Much as the American network of black colleges, churches, and NAACP chapters scaled up the civil rights mobilization, Cornforth et al. (1988) suggest the British CSO network
drove mobilizations for worker co-operation. However, like the mobilizing network that forged the American civil rights movement from 1955 to 1968, the British CSO network of the early 1980s was also embedded in a wider ensemble of social movement relations and alliances. Like Develtere (1992), Cornforth and Thomas (1990) conclude that an institutional perspective on co-operative development thus needs to be embedded in a social movement approach to be sensitive to contextual and cultural factors:
We need to go beyond concentration on individual co-operatives and the individual mechanisms for support and to look more closely at cultural and ideological factors in particular movements. This is one route to explaining why some support structures work well at regenerating co-operative ideals while others with similar structures can be more or less stultifying. Hence it is important to look at the processes at play within co-operative movements as well as at individual co-operatives and their requirements. (p. 459)
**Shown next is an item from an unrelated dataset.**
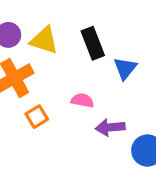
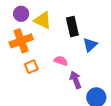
purple arrow: (110, 127) -> (75, 80), turned 66

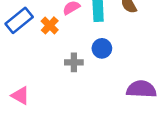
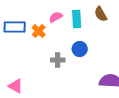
blue rectangle: (19, 20) -> (15, 27), turned 40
Clearly, the dual structure of co-operation—as a business sector and a movement of democratic associations—has implications for how we conceive of co-operative
development. It logically follows that developing co-operatives, unlike investor-owned businesses, requires a movement (and social movement organizations) to animate, educate, and organize co-operative proponents and members into vital democratic associations. At the same time, they require a technical assistance infrastructure (or business development organizations) to help build strong businesses that can succeed in market competition. Rather than treat co-operatives as economic units operating in a self-enclosed, functional economic system, and development as a series of isolated, utility-maximizing ―transactions‖ of atomized joiners, this perspective places development in a larger socio-historical context populated by evolving and inter-dependent institutions, networks, ideologies, and movements. Co-operatives thus emerge in a field of
relationships that either help, or fail to help, define and develop them.
Following on Rogers (1995), innovation-adoption decisions take place in an historical context of institutionally structured choices. In other words, the founding members‘
decision is a contingent decision: it is shaped by prior innovation-adoption decisions by social movements and other players. For example, the co-operative movement and state
may decide to develop intermediary organizations, financing pools, or tax incentives to support co-operative innovation. Co-operative firm formation is therefore both part of a broader, historical process of social innovation (i.e. developing the field or climate for co-operative development) and a discrete business decision by one particular set of founding members of one particular co-operative in one time and place. Long-range strategic movement decisions necessarily define the range of tactical options available to prospective new co-operative sponsors in the short-term. By raising the innovation‘s profile, minimizing risk, and introducing incentives for adopters of the co-operative model, prior innovation decisions can inform, motivate, protect, and persuade. While the transactional approach thus discounts the historic role of movements in conditioning future innovation-adoption decisions, the relational (or developmental) approach places a premium on this aspect; this is the conceptual basis for active development strategies.